I lingered because I recognized something of myself in that faded old snapshot, something universal to us all.
You never think of your parents as anything but your parents.
You never think of them as young; as kids with dreams and hopes and fears and pain and love and a bright, shining future still stretched out before them, radiant with youth and passion and fire.
You never think of them as just like you, with the same feelings and desires you have.
No. They are simply your parents; your safe harbor, your protectors, your providers.
Until, of course, they are gone, or going fast, and then you realize they are you, have always been you.
That what you feel, they once felt. What you are, they once were.
If you are no longer young, the memory of your youth still burns within you. Mine still does, though I am now long past that time.

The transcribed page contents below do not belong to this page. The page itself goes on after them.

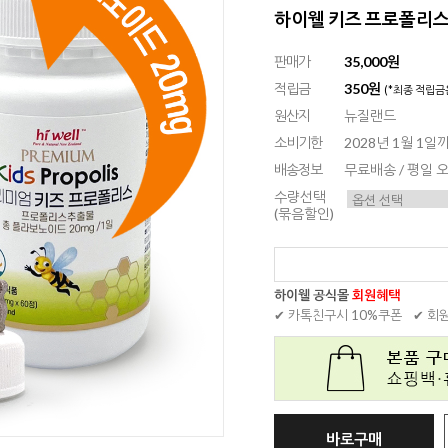
하이웰 키즈 프로폴리스 
판매가
35,000원
적립금
350원
(*최종 적립금
원산지
뉴질랜드
소비기한
2028년 1월 1일
배송정보
무료배송 / 평일
수량선택
(묶음할인)
하이웰 공식몰
회원혜택
✔ 카톡친구시 10%쿠폰
✔ 회
바로구매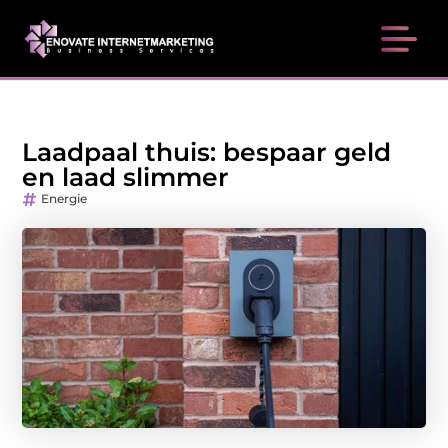
Laadpaal thuis: bespaar geld
en laad slimmer
Energie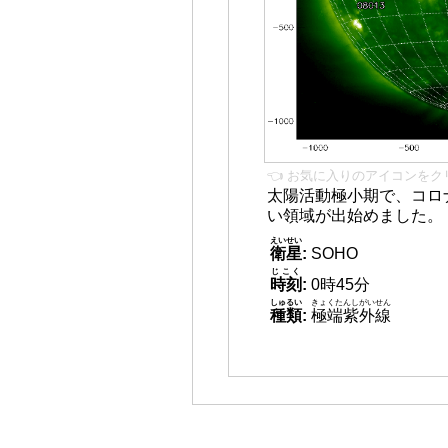
👈 お気に入りのアイコンをク
太陽活動極小期で、コロ
い領域が出始めました。
えいせい
衛星
:
SOHO
じこく
時刻
:
0時45分
しゅるい
きょくたんしがいせん
種類
:
極端紫外線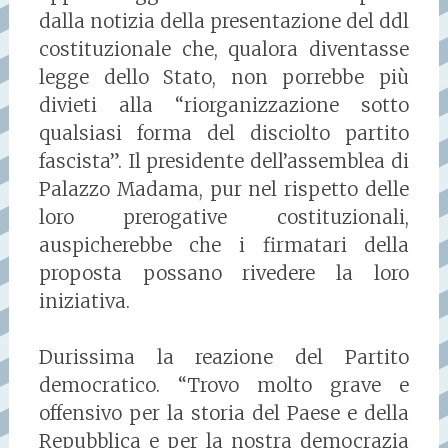
dalla notizia della presentazione del ddl
costituzionale che, qualora diventasse
legge dello Stato, non porrebbe più
divieti alla “riorganizzazione sotto
qualsiasi forma del disciolto partito
fascista”. Il presidente dell’assemblea di
Palazzo Madama, pur nel rispetto delle
loro prerogative costituzionali,
auspicherebbe che i firmatari della
proposta possano rivedere la loro
iniziativa.
Durissima la reazione del Partito
democratico. “Trovo molto grave e
offensivo per la storia del Paese e della
Repubblica e per la nostra democrazia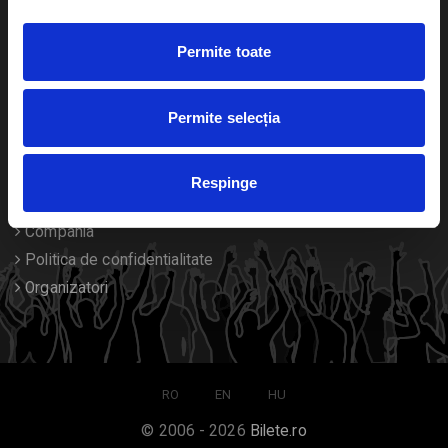
Duplicare bilete
Permite toate
Despre noi
Permite selecția
Contact
Termeni si conditii
Respinge
Despre Cookies
Compania
Politica de confidentialitate
Organizatori
RO
EN
HU
© 2006 - 2026
Bilete.ro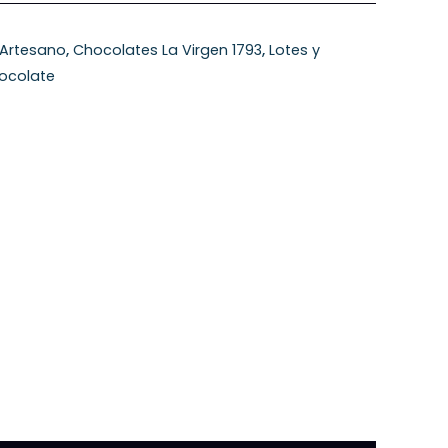
 Artesano
,
Chocolates La Virgen 1793
,
Lotes y
ocolate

And what you were at one point, what you remember so vividly about yourself at that time, so too they remembered about themselves.
Dreams. Their dreams. Before they became who they made themselves into for you. And then you became their dream and their life.
There’s a haunting line from a gorgeous old Mary Chapin Carpenter song that I think about a lot these days.
She sings about a photograph, of parents smiling for the camera in sienna shades of light, and now being older than they were then, that summer night.
That moment of realization happens to us all, of course.
And then one day they are gone, and you become to your kids what your parents were to you; a fading reminder that we were all young once, and we were all once someone other than who we became.